== Problem ==
Copy every line of the data that includes the string "labels".

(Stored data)
== Segment start ==

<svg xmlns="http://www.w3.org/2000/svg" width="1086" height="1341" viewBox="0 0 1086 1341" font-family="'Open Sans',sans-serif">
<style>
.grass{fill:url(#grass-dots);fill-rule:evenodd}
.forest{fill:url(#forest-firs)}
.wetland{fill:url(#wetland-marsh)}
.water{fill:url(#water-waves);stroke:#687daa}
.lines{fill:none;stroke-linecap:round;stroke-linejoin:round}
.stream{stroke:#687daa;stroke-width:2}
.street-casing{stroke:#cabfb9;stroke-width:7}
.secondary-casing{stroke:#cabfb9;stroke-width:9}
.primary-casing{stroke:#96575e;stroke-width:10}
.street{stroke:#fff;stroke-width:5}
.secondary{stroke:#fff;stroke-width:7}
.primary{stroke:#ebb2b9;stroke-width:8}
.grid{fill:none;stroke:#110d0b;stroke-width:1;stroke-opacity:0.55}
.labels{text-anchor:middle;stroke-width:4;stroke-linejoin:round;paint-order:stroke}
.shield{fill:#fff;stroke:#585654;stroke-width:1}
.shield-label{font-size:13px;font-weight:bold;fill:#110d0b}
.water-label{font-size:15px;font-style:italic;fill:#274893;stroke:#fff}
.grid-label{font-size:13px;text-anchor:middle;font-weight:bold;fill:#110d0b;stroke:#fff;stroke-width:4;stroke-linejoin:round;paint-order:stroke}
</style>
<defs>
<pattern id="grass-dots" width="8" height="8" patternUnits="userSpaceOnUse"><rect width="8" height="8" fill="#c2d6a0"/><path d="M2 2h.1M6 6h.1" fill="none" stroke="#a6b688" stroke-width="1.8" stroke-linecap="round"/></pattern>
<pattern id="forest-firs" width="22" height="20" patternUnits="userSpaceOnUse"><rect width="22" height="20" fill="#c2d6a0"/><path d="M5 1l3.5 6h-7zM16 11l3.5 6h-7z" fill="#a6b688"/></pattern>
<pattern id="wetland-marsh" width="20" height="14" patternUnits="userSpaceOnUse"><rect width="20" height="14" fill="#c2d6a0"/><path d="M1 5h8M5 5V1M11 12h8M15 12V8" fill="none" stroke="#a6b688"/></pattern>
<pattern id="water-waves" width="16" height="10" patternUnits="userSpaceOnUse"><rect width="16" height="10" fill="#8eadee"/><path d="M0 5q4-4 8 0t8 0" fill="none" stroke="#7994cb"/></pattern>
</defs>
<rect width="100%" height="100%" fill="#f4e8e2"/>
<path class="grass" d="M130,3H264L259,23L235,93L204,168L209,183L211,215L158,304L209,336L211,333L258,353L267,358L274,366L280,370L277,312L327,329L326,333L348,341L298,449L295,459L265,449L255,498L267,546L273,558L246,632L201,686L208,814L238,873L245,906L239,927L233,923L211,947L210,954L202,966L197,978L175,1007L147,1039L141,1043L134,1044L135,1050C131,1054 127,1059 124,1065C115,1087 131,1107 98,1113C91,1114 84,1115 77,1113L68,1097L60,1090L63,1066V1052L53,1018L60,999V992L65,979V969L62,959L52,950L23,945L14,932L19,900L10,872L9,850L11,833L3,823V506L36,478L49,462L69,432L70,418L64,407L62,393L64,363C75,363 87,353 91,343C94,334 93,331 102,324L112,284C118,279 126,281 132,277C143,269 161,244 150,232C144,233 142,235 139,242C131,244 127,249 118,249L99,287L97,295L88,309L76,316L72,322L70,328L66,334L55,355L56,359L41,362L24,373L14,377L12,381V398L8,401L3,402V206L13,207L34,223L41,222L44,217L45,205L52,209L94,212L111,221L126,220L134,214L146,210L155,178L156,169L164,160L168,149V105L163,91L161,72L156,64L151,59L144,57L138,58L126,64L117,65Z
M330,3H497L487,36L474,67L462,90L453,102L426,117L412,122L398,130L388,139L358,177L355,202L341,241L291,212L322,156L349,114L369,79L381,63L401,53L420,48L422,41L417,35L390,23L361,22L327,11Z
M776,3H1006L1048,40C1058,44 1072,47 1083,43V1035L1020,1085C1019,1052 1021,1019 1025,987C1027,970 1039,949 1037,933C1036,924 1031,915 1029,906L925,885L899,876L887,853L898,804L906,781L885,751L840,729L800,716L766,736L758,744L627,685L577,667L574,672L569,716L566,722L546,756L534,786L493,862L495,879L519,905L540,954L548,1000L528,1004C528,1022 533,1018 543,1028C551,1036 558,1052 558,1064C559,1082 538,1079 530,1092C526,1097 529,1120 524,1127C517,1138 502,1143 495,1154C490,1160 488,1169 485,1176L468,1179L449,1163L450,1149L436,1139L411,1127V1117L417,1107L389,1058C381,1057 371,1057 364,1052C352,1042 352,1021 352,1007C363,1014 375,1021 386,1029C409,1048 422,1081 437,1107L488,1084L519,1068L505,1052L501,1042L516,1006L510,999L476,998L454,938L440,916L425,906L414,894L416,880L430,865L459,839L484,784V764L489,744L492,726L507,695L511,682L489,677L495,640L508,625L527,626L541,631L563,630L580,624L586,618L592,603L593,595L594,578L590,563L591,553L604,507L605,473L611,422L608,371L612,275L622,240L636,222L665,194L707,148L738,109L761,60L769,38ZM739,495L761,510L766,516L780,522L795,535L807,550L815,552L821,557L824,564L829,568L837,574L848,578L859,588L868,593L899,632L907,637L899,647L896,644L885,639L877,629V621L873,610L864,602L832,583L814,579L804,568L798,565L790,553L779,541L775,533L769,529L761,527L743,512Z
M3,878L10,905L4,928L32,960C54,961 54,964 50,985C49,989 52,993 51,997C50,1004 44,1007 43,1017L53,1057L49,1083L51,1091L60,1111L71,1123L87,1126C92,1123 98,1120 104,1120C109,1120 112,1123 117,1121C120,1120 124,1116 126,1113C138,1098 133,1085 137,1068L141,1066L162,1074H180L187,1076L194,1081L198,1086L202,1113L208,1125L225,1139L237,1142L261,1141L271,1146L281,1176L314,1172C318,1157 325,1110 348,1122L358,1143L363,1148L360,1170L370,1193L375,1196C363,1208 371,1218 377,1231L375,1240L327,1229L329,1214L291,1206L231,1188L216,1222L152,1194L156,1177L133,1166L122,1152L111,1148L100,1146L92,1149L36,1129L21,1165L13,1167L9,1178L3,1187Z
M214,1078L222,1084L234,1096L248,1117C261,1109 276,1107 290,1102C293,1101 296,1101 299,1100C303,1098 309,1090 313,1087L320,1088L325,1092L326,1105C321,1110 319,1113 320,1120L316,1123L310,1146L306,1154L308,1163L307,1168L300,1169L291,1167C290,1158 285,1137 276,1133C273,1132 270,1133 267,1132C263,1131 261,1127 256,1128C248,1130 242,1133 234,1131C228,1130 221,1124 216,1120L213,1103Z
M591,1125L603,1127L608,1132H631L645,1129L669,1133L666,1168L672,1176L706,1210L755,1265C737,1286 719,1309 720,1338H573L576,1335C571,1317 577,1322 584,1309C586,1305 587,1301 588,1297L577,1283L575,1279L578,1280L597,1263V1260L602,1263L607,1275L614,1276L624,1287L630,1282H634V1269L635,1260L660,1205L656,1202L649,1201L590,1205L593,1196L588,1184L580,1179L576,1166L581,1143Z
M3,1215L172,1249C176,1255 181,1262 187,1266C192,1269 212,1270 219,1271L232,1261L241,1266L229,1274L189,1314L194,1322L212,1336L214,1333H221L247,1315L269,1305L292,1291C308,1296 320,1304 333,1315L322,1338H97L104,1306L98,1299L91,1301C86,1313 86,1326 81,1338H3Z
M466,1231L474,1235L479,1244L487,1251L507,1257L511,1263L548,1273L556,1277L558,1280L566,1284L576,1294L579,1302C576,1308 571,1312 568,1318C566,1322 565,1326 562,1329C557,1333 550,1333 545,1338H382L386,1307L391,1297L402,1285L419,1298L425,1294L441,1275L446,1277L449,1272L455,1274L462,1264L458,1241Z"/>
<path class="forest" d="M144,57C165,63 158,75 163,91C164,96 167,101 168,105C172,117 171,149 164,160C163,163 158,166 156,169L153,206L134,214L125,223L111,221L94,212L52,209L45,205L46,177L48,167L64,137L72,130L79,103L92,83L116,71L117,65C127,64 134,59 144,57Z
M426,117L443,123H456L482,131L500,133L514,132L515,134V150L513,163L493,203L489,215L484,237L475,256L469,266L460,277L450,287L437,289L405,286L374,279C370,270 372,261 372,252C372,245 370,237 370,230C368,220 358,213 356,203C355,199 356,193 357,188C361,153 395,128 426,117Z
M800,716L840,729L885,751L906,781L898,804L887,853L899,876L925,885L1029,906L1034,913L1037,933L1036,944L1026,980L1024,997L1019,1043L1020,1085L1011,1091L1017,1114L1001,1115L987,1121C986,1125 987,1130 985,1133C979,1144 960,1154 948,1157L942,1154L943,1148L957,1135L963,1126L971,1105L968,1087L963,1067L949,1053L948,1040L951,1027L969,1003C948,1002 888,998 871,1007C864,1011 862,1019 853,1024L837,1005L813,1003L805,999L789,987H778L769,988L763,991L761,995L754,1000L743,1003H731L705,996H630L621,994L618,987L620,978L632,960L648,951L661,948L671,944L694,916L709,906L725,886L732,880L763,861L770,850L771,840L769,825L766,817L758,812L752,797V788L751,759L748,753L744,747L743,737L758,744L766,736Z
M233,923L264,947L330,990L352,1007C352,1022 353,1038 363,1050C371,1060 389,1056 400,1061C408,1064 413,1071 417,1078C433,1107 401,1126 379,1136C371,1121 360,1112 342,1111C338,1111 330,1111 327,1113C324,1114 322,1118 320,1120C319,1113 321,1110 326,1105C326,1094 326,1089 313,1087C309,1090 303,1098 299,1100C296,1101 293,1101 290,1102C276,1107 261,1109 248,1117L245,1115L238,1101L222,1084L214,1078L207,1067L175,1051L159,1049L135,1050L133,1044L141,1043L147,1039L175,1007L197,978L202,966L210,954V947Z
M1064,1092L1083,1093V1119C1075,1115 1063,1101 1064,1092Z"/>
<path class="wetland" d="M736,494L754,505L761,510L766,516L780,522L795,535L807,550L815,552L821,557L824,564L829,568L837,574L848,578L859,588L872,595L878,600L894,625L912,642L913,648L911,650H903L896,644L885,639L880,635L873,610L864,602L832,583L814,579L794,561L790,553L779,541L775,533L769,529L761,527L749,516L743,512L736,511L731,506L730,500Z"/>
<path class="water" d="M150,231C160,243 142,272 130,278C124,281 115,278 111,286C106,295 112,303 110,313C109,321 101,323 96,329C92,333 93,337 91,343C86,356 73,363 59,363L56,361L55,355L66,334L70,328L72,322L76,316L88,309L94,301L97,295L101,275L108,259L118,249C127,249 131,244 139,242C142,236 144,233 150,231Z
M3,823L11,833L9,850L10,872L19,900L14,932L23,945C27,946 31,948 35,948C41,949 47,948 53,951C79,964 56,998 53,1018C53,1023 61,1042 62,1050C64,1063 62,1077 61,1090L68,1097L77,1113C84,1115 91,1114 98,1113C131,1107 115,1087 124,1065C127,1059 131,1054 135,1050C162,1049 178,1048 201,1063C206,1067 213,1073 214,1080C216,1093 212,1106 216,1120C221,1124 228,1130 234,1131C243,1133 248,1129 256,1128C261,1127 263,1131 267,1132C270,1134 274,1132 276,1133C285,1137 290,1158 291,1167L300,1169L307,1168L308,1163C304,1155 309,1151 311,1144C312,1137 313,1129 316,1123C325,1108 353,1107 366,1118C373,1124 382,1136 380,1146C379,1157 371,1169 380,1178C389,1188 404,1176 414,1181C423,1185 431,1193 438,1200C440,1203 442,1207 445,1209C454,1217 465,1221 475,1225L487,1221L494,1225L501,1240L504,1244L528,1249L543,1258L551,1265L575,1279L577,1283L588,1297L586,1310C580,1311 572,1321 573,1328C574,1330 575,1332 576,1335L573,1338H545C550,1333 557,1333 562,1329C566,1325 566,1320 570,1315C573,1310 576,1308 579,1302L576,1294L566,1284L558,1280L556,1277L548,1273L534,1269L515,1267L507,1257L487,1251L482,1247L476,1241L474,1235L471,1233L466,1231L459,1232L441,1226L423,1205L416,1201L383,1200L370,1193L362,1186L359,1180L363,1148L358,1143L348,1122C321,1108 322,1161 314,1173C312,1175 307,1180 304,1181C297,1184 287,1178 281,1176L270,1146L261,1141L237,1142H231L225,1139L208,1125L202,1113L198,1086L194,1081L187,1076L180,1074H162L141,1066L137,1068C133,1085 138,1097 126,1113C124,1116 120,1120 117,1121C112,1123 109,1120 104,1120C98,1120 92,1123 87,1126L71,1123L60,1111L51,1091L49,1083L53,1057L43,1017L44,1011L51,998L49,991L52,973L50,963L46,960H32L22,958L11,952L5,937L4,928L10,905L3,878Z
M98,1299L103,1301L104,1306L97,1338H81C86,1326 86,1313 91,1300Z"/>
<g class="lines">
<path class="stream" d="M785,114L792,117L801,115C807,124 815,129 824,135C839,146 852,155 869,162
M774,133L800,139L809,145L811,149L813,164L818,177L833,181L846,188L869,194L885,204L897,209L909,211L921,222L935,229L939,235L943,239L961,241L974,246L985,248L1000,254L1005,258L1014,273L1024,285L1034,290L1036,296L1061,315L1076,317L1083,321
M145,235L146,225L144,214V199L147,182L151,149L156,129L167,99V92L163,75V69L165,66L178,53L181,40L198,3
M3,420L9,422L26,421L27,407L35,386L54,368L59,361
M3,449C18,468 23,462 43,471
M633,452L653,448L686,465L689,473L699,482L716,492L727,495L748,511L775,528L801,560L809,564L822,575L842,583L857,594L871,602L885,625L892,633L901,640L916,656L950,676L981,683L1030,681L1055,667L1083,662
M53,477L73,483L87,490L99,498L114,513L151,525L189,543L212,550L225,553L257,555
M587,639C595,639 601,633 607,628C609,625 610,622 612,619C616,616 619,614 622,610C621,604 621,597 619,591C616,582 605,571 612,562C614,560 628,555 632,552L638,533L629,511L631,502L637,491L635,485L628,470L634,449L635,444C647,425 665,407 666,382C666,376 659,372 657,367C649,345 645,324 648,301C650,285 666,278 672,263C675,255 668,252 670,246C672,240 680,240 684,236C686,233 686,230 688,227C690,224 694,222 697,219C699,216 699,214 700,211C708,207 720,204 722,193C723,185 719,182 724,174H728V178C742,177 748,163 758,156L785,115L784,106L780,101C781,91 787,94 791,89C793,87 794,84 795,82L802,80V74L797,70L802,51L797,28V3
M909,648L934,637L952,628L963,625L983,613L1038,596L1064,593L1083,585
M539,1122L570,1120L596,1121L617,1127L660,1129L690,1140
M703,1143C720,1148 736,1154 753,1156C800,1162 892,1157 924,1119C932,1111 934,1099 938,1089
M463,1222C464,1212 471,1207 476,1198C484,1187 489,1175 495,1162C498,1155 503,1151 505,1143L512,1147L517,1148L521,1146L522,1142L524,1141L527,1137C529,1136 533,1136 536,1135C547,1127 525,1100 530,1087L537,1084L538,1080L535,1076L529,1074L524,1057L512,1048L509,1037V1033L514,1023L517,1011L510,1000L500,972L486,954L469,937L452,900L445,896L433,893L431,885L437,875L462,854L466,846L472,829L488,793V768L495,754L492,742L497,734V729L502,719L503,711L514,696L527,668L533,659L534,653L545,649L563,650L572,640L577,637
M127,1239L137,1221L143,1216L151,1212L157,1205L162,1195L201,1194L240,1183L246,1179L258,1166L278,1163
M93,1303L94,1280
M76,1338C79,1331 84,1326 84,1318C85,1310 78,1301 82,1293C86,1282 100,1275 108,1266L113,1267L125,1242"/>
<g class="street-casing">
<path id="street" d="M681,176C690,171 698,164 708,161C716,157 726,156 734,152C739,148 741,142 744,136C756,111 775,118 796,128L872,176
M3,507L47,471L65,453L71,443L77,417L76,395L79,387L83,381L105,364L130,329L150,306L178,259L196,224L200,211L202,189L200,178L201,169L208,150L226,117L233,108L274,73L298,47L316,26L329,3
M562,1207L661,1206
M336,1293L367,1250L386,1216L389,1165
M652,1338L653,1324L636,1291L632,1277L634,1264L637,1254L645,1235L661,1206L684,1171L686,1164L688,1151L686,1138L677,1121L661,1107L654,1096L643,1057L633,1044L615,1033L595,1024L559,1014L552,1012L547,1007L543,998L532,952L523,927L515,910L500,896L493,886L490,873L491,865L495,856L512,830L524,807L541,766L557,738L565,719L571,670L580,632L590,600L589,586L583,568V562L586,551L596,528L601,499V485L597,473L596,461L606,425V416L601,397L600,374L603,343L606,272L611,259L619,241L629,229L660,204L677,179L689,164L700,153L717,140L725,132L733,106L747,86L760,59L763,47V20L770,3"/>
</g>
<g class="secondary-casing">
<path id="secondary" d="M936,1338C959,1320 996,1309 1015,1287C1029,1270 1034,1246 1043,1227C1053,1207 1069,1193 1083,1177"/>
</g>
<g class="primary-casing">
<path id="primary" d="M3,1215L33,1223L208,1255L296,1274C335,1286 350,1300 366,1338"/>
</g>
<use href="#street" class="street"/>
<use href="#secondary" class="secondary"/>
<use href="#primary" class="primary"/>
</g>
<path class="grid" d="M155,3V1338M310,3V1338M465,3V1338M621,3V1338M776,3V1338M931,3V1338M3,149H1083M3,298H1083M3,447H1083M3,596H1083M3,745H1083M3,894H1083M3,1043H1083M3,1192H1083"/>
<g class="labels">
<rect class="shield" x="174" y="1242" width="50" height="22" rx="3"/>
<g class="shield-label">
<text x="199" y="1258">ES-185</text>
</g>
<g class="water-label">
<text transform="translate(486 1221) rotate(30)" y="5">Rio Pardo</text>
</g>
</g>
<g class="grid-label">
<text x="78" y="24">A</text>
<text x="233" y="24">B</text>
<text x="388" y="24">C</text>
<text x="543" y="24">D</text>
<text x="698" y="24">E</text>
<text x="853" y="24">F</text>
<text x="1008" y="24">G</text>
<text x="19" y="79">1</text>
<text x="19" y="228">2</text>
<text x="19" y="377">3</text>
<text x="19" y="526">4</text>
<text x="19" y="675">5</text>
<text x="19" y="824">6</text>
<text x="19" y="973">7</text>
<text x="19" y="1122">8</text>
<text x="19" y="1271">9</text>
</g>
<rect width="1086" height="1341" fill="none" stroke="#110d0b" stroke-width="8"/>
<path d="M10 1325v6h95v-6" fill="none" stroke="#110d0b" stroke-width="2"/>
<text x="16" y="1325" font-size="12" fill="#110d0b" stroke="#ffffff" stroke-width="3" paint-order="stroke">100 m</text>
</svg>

== Segment end ==

== Answer for this exercise ==
.labels{text-anchor:middle;stroke-width:4;stroke-linejoin:round;paint-order:stroke}
<g class="labels">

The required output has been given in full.